*Action item:*
Your answer should show every line of the material below that includes "soma".

*Records supplied:*
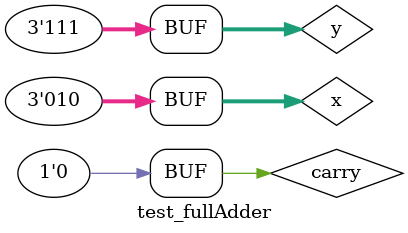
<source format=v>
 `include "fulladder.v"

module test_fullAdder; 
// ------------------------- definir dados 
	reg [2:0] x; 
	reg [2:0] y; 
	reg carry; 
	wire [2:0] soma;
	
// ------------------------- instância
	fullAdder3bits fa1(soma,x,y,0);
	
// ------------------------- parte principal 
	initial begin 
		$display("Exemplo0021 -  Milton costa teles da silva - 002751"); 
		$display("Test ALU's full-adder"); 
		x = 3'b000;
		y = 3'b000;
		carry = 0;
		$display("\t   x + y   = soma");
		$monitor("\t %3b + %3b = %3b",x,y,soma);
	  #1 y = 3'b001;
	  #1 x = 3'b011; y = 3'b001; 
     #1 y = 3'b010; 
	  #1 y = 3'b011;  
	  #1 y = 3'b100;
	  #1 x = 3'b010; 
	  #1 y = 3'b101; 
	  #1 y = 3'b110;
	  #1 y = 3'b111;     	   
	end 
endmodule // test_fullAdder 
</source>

*Worked solution:*
	wire [2:0] soma;
	fullAdder3bits fa1(soma,x,y,0);
		$display("\t   x + y   = soma");
		$monitor("\t %3b + %3b = %3b",x,y,soma);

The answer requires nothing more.